Philosopher Thomas Nagel asked, “What is it like to be a bat?” Ultimately, he determined the question unanswerable: A bat’s experience of the world is so alien to our own that it remains inaccessible to human cognitive empathy. That’s arguable. But it is true at least that a bat’s experience—or that of any other nonhuman consciousness—is not inaccessible to human imagination. In this course we will read and discuss a wide variety of texts, approaching the subject of nonhuman consciousness through literature, philosophy, and science. We will read works that attempt to understand the experiences of apes, panthers, rats, ticks, elephants, octopuses, lobsters, cows, bats, monsters, puppets, computers, and eventually, zombies. Course reading may include Descartes, Kafka, Rilke, Jakob von Uexküll, Patricia Highsmith, John Gardner’s Grendel, J.A. Baker’s The Peregrine, Eduardo Kohn’s How Forests Think, David Foster Wallace, Temple Grandin, Frans de Waal, Jane Goodall, Thomas Nagel, John Searle, Susan Datich, E. O. Wilson, Giorgio Agamben, and Bennett Sims’s A Questionable Shape, among others, in addition to a viewing of 2001: A Space Odyssey, Danny Boyle’s 28 Days Later, and possibly other films. This is also a craft class, as each student will produce a substantial project over the semester. The assignments will be open-ended, open to both creative and analytical works; a major component of the class will be incorporating these ideas into our own writing. This course is part of the Thinking Animals Initiative, an interdivisional collaboration among students and faculty to further the understanding of animals and human-animal relationships.

WRIT 332: Advanced Contemporary Poetics (Dawn Lundy Martin)

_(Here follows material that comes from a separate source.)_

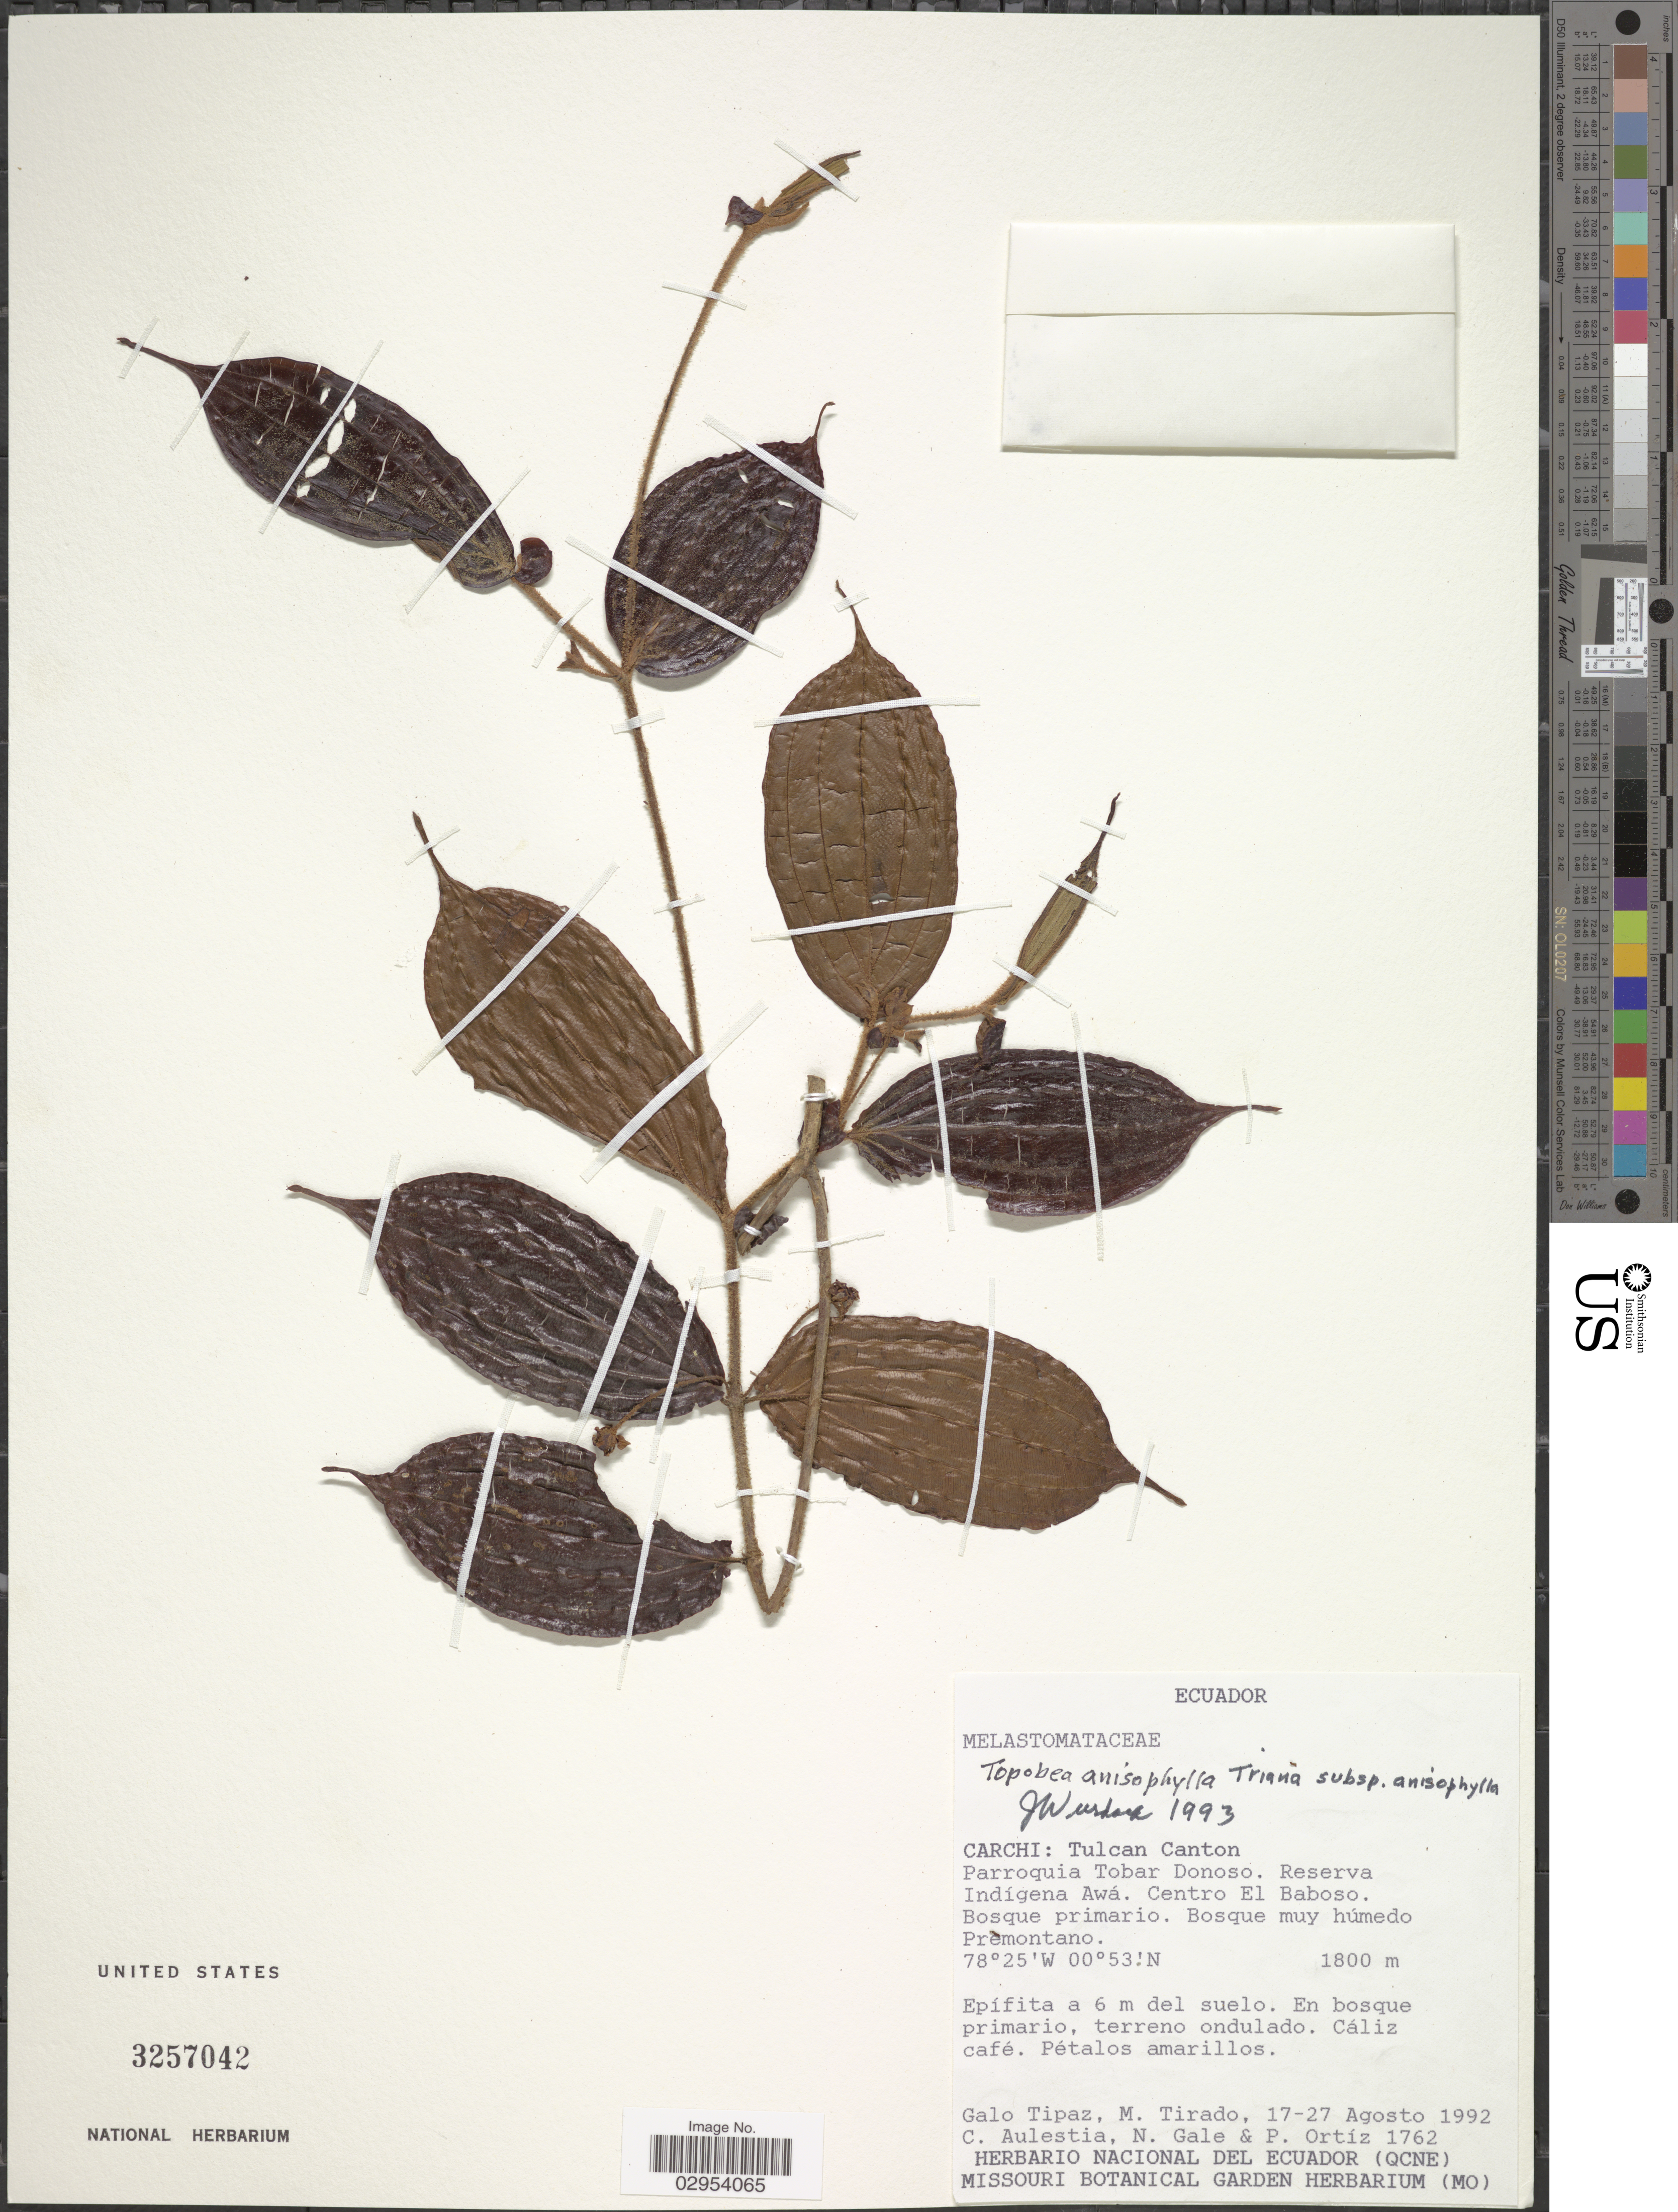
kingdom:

This course will be a course in interdisciplinary making/creating and innovative reading. We will investigate the evolving fields of poetry and poetics through a critical and creative lens with a particular eye turned toward poetries, practices, and theories as they are enacted and put forth by writers of color. In this class, we will think and work across genres (poetry, prose), mediums (page, canvas, digital, film, or theatrical space), and disciplines (writing, literary criticism, visual arts, drama choreography, history, etc.), and collapse the walls between presenter and audience, creator and critic, as we work individually and collaboratively toward new modes of making/creating. Writers and readings include Myung Mi Kim, Simone White, Sontag’s Reborn, Douglas Kearney, Hoa Nguyen, John Cage, Ellen Gallagher (visual artist), and Adrienne Kennedy (playwright).